==== Study material ====

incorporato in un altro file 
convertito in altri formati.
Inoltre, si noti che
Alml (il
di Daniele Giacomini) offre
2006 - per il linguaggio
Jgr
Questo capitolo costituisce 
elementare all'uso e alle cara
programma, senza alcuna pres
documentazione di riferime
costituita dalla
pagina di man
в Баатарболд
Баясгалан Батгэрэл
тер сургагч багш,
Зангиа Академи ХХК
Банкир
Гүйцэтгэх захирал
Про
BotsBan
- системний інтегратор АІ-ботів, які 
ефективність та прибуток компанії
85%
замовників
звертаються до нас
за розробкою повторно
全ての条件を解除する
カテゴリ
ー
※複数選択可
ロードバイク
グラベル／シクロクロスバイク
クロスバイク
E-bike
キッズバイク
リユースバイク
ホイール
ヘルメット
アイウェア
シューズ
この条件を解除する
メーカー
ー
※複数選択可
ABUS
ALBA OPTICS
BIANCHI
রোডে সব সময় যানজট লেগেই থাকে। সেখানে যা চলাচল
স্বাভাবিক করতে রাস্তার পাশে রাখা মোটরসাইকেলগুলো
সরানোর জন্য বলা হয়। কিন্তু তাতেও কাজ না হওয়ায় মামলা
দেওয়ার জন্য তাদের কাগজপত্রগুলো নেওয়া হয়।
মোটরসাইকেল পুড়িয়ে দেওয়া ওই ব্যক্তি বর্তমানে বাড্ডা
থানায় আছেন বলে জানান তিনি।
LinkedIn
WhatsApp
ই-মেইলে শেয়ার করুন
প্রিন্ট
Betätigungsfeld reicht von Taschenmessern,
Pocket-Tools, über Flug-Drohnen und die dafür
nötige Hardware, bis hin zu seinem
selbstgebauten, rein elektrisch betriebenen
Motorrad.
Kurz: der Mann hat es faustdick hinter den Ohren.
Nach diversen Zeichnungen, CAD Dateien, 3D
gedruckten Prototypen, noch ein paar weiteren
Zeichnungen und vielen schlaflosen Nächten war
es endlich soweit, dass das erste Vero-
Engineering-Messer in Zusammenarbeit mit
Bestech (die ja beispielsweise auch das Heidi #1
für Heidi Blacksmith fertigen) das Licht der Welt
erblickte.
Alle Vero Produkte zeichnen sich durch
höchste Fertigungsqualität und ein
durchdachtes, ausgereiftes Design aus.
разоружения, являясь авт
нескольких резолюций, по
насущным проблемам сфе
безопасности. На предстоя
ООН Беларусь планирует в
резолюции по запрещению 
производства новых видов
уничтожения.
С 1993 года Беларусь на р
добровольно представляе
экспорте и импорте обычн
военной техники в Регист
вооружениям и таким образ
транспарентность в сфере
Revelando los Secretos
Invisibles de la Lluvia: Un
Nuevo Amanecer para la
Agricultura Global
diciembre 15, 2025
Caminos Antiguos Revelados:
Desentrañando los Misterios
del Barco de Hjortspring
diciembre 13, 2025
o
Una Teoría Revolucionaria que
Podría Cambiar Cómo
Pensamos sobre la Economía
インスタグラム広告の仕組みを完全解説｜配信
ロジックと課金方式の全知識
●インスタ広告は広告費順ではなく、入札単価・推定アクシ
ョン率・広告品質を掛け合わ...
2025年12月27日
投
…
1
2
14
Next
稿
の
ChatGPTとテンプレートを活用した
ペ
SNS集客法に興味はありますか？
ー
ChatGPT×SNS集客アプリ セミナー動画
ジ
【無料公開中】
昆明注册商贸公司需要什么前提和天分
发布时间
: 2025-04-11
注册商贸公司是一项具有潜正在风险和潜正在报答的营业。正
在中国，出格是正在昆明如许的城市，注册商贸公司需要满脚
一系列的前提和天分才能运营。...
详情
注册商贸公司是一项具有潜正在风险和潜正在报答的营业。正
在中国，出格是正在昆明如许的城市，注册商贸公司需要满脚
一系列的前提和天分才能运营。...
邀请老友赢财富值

====

### Work order
The answer must be a word-for-word restatement of the records.

### Output for this task
incorporato in un altro file 
convertito in altri formati.
Inoltre, si noti che
Alml (il
di Daniele Giacomini) offre
2006 - per il linguaggio
Jgr
Questo capitolo costituisce 
elementare all'uso e alle cara
programma, senza alcuna pres
documentazione di riferime
costituita dalla
pagina di man
в Баатарболд
Баясгалан Батгэрэл
тер сургагч багш,
Зангиа Академи ХХК
Банкир
Гүйцэтгэх захирал
Про
BotsBan
- системний інтегратор АІ-ботів, які 
ефективність та прибуток компанії
85%
замовників
звертаються до нас
за розробкою повторно
全ての条件を解除する
カテゴリ
ー
※複数選択可
ロードバイク
グラベル／シクロクロスバイク
クロスバイク
E-bike
キッズバイク
リユースバイク
ホイール
ヘルメット
アイウェア
シューズ
この条件を解除する
メーカー
ー
※複数選択可
ABUS
ALBA OPTICS
BIANCHI
রোডে সব সময় যানজট লেগেই থাকে। সেখানে যা চলাচল
স্বাভাবিক করতে রাস্তার পাশে রাখা মোটরসাইকেলগুলো
সরানোর জন্য বলা হয়। কিন্তু তাতেও কাজ না হওয়ায় মামলা
দেওয়ার জন্য তাদের কাগজপত্রগুলো নেওয়া হয়।
মোটরসাইকেল পুড়িয়ে দেওয়া ওই ব্যক্তি বর্তমানে বাড্ডা
থানায় আছেন বলে জানান তিনি।
LinkedIn
WhatsApp
ই-মেইলে শেয়ার করুন
প্রিন্ট
Betätigungsfeld reicht von Taschenmessern,
Pocket-Tools, über Flug-Drohnen und die dafür
nötige Hardware, bis hin zu seinem
selbstgebauten, rein elektrisch betriebenen
Motorrad.
Kurz: der Mann hat es faustdick hinter den Ohren.
Nach diversen Zeichnungen, CAD Dateien, 3D
gedruckten Prototypen, noch ein paar weiteren
Zeichnungen und vielen schlaflosen Nächten war
es endlich soweit, dass das erste Vero-
Engineering-Messer in Zusammenarbeit mit
Bestech (die ja beispielsweise auch das Heidi #1
für Heidi Blacksmith fertigen) das Licht der Welt
erblickte.
Alle Vero Produkte zeichnen sich durch
höchste Fertigungsqualität und ein
durchdachtes, ausgereiftes Design aus.
разоружения, являясь авт
нескольких резолюций, по
насущным проблемам сфе
безопасности. На предстоя
ООН Беларусь планирует в
резолюции по запрещению 
производства новых видов
уничтожения.
С 1993 года Беларусь на р
добровольно представляе
экспорте и импорте обычн
военной техники в Регист
вооружениям и таким образ
транспарентность в сфере
Revelando los Secretos
Invisibles de la Lluvia: Un
Nuevo Amanecer para la
Agricultura Global
diciembre 15, 2025
Caminos Antiguos Revelados:
Desentrañando los Misterios
del Barco de Hjortspring
diciembre 13, 2025
o
Una Teoría Revolucionaria que
Podría Cambiar Cómo
Pensamos sobre la Economía
インスタグラム広告の仕組みを完全解説｜配信
ロジックと課金方式の全知識
●インスタ広告は広告費順ではなく、入札単価・推定アクシ
ョン率・広告品質を掛け合わ...
2025年12月27日
投
…
1
2
14
Next
稿
の
ChatGPTとテンプレートを活用した
ペ
SNS集客法に興味はありますか？
ー
ChatGPT×SNS集客アプリ セミナー動画
ジ
【無料公開中】
昆明注册商贸公司需要什么前提和天分
发布时间
: 2025-04-11
注册商贸公司是一项具有潜正在风险和潜正在报答的营业。正
在中国，出格是正在昆明如许的城市，注册商贸公司需要满脚
一系列的前提和天分才能运营。...
详情
注册商贸公司是一项具有潜正在风险和潜正在报答的营业。正
在中国，出格是正在昆明如许的城市，注册商贸公司需要满脚
一系列的前提和天分才能运营。...
邀请老友赢财富值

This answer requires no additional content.